Stored entries
..........

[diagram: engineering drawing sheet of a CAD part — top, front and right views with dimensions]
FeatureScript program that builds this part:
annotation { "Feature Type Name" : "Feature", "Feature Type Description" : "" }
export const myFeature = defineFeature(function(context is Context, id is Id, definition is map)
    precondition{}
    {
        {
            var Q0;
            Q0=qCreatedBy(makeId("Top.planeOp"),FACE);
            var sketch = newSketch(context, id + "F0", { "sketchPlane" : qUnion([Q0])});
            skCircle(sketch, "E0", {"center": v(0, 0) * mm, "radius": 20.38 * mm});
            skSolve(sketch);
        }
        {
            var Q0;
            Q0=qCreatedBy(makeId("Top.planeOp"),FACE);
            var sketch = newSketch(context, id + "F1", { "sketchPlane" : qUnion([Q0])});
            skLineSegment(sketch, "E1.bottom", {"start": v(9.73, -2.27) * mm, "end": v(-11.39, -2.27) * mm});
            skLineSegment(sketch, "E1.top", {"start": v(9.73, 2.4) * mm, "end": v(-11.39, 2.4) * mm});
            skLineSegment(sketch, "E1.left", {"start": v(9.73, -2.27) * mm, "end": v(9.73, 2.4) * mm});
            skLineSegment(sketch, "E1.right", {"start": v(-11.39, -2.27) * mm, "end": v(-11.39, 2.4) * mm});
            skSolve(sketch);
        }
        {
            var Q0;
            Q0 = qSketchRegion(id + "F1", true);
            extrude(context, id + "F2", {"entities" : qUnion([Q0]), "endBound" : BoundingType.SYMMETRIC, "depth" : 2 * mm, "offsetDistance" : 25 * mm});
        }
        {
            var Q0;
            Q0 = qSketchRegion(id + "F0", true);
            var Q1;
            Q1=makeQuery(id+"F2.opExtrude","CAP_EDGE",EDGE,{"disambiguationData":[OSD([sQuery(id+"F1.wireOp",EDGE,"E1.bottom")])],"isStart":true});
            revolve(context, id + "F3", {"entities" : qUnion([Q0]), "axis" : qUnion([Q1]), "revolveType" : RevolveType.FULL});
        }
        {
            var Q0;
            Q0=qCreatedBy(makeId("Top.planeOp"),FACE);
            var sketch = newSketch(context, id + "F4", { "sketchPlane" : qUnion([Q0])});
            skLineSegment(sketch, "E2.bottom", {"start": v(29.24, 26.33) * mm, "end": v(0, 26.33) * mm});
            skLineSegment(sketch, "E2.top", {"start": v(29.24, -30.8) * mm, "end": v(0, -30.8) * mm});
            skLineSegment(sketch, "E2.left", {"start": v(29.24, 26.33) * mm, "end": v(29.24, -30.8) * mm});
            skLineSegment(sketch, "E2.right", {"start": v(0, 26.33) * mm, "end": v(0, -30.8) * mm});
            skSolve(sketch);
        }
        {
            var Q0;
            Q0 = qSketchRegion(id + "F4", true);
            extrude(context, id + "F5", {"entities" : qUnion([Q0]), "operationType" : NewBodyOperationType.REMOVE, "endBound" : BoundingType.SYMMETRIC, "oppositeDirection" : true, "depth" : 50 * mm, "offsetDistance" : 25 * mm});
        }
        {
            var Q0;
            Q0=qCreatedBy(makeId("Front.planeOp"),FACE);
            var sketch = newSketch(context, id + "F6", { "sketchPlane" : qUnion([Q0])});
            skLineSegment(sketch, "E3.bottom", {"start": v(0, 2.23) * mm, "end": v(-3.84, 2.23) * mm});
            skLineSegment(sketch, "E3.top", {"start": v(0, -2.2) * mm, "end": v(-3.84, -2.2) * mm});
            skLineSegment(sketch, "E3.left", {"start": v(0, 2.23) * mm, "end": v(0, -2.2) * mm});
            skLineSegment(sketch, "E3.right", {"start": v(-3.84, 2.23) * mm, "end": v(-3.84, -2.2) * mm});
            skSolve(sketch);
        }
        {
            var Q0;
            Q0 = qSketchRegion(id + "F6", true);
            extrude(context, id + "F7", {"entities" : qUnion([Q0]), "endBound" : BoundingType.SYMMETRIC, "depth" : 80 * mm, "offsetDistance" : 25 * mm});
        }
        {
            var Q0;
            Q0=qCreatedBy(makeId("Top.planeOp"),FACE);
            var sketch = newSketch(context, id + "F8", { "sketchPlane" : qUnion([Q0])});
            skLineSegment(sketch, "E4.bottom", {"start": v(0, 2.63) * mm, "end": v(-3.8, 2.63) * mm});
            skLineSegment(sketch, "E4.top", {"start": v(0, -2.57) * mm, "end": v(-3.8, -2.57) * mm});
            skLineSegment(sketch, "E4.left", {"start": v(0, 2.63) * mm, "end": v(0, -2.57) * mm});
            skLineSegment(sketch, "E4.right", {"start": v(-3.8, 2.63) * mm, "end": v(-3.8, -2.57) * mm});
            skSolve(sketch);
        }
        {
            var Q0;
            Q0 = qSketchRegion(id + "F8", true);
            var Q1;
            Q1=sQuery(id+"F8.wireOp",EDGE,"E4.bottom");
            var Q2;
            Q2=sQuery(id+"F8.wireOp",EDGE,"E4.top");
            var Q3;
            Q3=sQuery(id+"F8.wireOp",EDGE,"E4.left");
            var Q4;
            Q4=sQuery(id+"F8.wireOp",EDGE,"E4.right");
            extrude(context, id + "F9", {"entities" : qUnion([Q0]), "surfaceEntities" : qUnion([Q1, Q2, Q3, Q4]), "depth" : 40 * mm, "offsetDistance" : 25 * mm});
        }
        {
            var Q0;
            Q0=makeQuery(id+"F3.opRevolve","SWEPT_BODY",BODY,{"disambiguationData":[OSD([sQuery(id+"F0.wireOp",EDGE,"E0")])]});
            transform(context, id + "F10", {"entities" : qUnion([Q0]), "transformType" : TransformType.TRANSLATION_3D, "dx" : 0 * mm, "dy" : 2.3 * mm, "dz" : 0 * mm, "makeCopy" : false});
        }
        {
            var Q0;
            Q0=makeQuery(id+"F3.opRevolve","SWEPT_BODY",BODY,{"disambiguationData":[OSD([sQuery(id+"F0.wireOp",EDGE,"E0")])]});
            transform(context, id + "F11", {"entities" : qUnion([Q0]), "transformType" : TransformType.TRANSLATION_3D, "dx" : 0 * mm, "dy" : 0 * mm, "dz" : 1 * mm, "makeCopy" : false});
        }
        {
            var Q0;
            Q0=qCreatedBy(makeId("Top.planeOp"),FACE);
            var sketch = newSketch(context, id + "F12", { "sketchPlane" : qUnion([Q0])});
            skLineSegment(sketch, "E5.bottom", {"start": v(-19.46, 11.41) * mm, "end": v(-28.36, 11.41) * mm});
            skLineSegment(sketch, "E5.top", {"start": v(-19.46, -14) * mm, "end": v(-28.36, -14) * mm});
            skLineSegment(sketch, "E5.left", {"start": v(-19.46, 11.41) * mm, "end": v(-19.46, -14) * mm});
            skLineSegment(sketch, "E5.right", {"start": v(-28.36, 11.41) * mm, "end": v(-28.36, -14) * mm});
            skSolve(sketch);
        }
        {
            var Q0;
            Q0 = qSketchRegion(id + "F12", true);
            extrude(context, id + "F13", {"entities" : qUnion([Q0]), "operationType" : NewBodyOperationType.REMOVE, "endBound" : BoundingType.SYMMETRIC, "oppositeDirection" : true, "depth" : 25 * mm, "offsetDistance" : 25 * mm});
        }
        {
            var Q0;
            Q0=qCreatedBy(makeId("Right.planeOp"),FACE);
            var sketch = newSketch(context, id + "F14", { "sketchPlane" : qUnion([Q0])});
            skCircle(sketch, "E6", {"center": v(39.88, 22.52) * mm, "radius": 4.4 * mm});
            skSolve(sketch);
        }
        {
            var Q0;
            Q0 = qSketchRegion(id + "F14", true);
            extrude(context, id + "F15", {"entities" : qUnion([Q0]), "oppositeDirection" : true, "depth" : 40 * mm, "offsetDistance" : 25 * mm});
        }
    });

..........

→ **TASK INSTRUCTIONS**
Count the lines of the material above that contain the string "radius" and reply with the number alone.

→ **EXERCISE ANSWER**
2